1918/19 trug Adler als Vorstand der Wiener Arbeiterräte und Sekretär der SDAP entscheidend dazu bei, dass Revolution und kommunistische Putschversuche in Österreich keine Massenbasis erlangten. Das Angebot, den Vorsitz der neu gegründeten Kommunistischen Partei Österreichs zu übernehmen, lehnte er ab und legte am 13. Juni 1919 bei der Konferenz der Arbeiterräte in Wien einen kommunistischen Putschplan offen. Adler gehörte 1919/20 der Konstituierenden Nationalversammlung sowie von 1920 bis 1923 dem Österreichischen Nationalrat an; er blieb zeitlebens allerdings Internationalist und sah sich eher als Deutscher denn als Österreicher.
Auf internationaler Ebene engagierte sich Adler für eine Wiedervereinigung der infolge des Ersten Weltkriegs auseinandergedrifteten Arbeiterbewegung. Als sich 1921 in Wien die Internationale Arbeitsgemeinschaft Sozialistischer Parteien (IASP) bildete, wurde er zu ihrem Sekretär bestellt. Nach dem Scheitern der Einigungsbemühungen, schloss sich die IASP mit Resten der Zweiten Internationale 1923 zur Sozialistischen Arbeiter-Internationale (SAI) zusammen. Adler prägte mit Tom Shaw (1872–1938), seit 1925 als alleiniger Leiter die Politik der von 1925 bis 1935 in Zürich, dann in Brüssel angesiedelten SAI.

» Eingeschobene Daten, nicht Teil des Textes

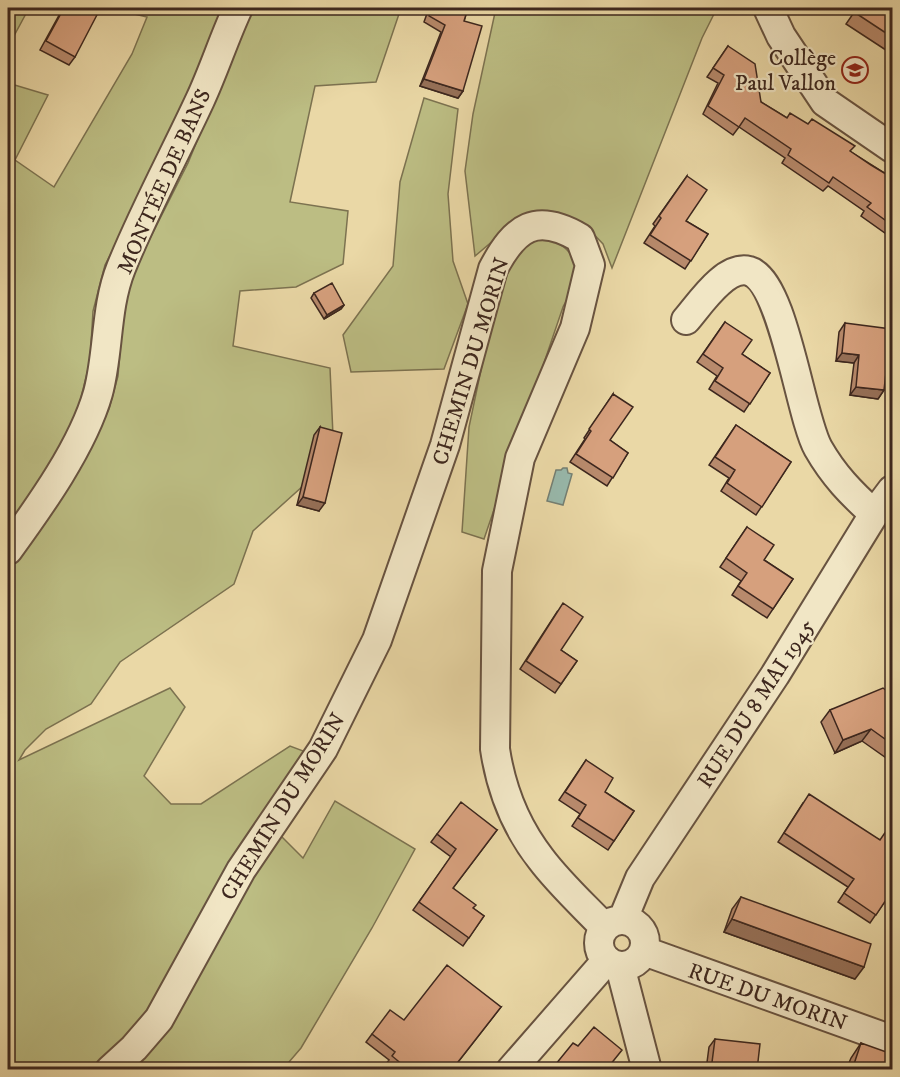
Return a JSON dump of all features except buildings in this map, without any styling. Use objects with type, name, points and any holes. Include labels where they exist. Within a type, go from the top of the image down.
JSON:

Nach dem „Anschluss“ Österreichs an das Deutsche Reich gründete Adler im März 1938 in Brüssel mit Bauer und Joseph Buttinger (1906–1992) die Auslandsvertretung der österreichischen Sozialisten (AVOES). Gemäß der im April 1938 veröffentlichten „Brüsseler Deklaration“ stand nicht der Kampf gegen das nationalsozialistische Deutschland im Vordergrund der politischen Exilarbeit, sondern die Förderung einer gesamtdeutschen Revolution nach dem erwarteten Zusammenbruch des NS-Regimes. Nach Beginn der Besetzung Belgiens durch die deutsche Wehrmacht floh Adler 1940 nach New York City, wo er 1942 die Gründung des Austrian Labor Committee initiierte, in dem er die Arbeit der 1942 aufgelösten AVOES fortsetzte. Obwohl er lange als informeller Führer des österreichischen sozialdemokratischen Exils gelten konnte, entfernten sich seine Genossen im Zweiten Weltkrieg zunehmend von Adler, auch weil sich dieser zuvorderst als Internationalist verstand und vor diesem Hintergrund die Bildung einer repräsentativen österreichischen Exilregierung verhinderte.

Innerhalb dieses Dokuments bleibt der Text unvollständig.